::: GIVEN RECORDS :::
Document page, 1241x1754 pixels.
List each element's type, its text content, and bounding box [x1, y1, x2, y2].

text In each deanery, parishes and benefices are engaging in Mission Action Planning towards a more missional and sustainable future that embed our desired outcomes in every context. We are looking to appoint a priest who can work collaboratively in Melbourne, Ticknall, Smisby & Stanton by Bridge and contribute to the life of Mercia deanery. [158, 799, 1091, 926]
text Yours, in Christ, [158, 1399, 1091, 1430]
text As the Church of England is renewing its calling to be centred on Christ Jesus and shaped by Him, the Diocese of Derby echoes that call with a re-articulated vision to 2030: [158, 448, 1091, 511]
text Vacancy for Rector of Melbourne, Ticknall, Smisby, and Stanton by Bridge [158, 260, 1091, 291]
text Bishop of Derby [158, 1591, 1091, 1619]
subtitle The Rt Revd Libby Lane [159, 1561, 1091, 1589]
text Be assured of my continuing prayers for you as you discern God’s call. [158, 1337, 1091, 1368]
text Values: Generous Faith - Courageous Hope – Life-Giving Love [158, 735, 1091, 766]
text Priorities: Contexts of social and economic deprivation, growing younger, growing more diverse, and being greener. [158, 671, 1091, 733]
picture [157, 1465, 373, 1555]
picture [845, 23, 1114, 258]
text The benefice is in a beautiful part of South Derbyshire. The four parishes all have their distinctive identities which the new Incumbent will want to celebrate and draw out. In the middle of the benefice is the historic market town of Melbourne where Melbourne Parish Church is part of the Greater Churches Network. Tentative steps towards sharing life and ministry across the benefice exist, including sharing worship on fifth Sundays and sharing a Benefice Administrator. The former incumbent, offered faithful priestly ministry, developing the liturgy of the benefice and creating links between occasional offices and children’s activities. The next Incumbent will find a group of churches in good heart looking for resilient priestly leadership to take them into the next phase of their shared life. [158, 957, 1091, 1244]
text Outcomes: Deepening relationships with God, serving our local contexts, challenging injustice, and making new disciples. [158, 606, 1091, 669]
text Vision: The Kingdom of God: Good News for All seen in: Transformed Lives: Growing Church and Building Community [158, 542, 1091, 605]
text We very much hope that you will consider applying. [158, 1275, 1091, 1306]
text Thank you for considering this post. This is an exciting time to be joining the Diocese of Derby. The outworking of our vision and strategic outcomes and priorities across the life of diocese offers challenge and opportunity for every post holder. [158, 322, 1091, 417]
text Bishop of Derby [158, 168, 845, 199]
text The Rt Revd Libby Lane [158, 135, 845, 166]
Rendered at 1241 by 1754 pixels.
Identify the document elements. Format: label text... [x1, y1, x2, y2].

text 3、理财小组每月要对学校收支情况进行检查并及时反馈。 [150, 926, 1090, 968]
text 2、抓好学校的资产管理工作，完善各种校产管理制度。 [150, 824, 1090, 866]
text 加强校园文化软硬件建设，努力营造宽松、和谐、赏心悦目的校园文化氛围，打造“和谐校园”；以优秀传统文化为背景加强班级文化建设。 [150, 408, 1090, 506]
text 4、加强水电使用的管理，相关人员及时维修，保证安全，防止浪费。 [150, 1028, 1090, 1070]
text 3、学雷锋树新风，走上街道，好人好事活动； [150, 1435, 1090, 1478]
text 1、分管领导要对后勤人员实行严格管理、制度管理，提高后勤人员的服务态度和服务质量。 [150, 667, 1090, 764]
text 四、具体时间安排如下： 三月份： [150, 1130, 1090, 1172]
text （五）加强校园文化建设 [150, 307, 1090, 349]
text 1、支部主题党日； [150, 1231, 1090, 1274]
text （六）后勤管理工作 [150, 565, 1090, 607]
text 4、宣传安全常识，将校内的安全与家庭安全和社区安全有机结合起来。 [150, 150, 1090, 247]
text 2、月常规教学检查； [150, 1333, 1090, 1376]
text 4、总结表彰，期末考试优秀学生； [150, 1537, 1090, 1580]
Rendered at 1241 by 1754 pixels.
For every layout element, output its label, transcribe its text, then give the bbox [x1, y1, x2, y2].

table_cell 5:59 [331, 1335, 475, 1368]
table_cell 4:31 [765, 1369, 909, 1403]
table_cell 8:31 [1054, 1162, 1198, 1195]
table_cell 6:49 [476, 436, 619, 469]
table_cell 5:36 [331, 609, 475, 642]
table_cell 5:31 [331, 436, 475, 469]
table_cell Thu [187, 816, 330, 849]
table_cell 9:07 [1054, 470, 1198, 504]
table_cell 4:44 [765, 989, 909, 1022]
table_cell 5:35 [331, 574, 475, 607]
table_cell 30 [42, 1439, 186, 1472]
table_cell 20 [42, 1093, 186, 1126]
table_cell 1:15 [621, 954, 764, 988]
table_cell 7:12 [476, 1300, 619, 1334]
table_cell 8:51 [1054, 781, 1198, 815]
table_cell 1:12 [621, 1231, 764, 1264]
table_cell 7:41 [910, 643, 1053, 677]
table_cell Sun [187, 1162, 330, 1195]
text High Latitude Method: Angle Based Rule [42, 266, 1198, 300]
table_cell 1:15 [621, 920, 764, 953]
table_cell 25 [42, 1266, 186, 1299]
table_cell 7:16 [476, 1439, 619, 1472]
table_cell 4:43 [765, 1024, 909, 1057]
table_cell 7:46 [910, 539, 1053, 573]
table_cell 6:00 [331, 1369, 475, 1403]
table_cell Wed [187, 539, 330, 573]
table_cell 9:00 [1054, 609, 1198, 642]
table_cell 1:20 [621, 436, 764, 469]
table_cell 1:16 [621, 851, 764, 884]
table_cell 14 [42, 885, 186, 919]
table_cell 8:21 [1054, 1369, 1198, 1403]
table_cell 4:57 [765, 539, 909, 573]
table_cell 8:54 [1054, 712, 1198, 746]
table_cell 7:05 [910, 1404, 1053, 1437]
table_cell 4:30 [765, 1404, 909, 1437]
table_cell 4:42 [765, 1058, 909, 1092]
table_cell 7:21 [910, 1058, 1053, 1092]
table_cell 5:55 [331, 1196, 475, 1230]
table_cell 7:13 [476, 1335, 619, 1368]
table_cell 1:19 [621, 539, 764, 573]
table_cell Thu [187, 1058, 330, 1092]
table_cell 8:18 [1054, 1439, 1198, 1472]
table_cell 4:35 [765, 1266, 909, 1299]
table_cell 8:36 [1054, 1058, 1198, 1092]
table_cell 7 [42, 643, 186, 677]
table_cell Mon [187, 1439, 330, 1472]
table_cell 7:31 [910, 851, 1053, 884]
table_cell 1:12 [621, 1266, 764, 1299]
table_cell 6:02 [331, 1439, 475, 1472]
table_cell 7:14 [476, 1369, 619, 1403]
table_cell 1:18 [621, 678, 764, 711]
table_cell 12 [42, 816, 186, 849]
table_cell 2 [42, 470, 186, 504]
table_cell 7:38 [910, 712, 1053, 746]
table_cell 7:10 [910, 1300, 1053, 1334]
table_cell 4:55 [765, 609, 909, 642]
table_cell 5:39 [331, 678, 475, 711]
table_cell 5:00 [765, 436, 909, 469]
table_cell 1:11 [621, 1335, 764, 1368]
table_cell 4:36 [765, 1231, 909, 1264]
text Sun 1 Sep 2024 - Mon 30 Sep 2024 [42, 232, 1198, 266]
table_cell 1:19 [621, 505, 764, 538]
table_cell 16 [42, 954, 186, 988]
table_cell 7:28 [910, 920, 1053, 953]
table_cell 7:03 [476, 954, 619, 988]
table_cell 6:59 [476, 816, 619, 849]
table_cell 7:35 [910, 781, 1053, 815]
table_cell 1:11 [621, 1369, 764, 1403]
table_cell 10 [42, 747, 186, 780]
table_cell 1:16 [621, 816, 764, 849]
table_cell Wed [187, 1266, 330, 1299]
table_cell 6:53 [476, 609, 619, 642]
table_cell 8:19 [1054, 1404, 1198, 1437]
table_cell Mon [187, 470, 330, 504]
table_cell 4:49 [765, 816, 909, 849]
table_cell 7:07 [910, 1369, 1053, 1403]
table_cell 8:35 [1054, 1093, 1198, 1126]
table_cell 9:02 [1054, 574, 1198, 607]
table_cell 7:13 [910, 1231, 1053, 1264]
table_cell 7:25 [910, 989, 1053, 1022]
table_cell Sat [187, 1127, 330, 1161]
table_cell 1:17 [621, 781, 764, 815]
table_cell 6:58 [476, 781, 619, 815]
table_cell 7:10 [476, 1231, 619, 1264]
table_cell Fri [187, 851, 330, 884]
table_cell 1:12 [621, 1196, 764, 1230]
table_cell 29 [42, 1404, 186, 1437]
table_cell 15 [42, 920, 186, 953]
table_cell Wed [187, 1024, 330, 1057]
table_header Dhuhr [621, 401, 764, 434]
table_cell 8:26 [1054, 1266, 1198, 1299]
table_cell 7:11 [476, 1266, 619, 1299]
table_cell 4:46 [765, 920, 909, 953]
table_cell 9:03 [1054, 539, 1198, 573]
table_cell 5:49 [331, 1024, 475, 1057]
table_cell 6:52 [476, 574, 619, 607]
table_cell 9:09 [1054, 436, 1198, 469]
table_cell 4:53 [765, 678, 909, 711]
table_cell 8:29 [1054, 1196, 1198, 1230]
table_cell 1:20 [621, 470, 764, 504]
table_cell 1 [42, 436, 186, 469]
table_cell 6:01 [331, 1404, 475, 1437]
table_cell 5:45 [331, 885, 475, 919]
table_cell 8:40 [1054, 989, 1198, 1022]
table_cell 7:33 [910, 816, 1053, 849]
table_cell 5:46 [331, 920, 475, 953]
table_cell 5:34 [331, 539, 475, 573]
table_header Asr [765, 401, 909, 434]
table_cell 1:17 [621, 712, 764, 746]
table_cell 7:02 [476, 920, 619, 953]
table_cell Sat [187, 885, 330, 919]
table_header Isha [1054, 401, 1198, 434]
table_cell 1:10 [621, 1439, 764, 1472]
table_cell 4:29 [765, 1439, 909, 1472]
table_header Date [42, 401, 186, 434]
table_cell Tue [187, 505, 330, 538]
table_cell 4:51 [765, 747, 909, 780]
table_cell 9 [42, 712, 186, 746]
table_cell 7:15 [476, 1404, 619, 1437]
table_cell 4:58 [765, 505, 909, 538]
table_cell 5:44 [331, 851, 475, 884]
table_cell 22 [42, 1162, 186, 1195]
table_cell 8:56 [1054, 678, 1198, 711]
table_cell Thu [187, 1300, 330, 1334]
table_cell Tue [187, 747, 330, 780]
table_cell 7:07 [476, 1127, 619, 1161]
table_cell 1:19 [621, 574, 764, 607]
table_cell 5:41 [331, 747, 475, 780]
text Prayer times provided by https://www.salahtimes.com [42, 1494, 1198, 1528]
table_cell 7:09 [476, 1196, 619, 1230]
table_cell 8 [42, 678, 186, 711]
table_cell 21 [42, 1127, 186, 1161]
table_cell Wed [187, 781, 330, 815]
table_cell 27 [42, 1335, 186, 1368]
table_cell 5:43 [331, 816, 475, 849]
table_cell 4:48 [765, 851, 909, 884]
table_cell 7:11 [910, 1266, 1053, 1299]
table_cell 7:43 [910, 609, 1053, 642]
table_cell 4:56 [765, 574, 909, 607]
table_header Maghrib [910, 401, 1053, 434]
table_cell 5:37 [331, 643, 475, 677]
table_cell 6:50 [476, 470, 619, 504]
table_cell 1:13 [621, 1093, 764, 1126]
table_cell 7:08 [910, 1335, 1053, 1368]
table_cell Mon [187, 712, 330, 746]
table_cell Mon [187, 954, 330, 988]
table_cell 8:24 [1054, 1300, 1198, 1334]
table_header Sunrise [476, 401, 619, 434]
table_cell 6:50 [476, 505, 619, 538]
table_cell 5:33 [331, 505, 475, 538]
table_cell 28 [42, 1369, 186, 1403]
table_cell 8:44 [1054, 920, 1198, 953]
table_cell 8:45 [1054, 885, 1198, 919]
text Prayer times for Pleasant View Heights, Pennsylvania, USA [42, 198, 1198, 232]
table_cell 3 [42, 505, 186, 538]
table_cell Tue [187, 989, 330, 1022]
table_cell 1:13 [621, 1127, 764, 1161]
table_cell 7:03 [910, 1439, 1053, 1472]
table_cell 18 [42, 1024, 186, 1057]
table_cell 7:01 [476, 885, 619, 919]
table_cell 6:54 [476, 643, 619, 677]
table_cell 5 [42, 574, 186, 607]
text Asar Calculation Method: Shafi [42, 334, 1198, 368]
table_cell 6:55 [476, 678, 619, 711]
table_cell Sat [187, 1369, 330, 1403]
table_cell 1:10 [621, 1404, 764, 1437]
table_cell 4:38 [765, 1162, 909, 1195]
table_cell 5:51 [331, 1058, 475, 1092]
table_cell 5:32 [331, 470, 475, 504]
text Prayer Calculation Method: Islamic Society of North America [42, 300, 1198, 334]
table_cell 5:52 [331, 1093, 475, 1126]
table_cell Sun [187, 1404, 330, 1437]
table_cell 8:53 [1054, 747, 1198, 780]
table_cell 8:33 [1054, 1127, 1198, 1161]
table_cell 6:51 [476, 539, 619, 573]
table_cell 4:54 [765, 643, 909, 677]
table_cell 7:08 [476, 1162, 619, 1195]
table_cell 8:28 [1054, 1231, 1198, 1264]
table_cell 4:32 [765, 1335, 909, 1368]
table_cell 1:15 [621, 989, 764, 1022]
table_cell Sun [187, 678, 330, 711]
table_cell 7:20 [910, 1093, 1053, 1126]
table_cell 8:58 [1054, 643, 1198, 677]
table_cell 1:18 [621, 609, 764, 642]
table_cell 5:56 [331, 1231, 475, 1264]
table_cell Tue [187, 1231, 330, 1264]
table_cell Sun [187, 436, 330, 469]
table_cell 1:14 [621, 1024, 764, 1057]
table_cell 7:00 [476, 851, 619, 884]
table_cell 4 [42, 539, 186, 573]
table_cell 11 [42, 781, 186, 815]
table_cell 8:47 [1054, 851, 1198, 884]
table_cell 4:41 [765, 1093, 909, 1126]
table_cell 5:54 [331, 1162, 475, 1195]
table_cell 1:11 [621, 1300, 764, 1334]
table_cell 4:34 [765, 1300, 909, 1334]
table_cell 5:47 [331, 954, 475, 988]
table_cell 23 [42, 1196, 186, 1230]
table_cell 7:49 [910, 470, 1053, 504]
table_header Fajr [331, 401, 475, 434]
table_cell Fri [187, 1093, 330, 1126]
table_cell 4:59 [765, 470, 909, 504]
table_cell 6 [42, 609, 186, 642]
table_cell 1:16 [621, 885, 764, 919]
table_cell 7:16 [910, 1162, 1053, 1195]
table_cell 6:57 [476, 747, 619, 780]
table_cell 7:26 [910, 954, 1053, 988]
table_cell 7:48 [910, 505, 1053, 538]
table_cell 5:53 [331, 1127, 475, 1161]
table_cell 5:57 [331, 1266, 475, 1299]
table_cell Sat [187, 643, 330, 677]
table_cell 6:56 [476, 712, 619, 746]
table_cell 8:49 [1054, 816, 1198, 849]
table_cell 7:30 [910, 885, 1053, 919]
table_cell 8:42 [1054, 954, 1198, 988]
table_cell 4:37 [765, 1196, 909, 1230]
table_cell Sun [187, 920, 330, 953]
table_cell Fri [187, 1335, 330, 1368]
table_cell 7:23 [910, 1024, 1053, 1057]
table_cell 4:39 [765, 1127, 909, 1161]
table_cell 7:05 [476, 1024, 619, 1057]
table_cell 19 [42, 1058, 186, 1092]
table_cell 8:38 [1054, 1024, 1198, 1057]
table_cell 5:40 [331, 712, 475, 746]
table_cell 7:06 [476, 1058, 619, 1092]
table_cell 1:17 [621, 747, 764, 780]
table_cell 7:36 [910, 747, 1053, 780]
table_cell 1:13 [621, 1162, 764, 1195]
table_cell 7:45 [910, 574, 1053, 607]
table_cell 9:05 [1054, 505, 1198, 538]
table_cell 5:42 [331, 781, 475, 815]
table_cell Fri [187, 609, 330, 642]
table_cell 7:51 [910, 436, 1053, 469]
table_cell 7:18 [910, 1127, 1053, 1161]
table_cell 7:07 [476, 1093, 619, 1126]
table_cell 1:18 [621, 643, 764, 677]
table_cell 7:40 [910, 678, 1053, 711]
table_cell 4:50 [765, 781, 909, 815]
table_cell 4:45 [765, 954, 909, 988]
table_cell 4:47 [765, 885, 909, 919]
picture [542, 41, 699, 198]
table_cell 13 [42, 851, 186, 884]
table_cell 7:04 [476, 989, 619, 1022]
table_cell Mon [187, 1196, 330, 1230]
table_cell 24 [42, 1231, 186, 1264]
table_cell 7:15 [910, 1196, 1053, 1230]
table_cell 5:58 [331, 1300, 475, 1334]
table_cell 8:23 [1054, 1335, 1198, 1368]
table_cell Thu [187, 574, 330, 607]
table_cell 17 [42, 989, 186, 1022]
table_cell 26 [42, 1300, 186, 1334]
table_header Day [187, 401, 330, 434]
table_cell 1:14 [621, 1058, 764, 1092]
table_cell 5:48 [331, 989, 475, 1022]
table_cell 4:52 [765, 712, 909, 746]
:::
* **WHAT THIS TASK INVOLVES**: List each line of the records that holds the string "picture".

* **REPLY**:
picture [157, 1465, 373, 1555]
picture [845, 23, 1114, 258]
picture [542, 41, 699, 198]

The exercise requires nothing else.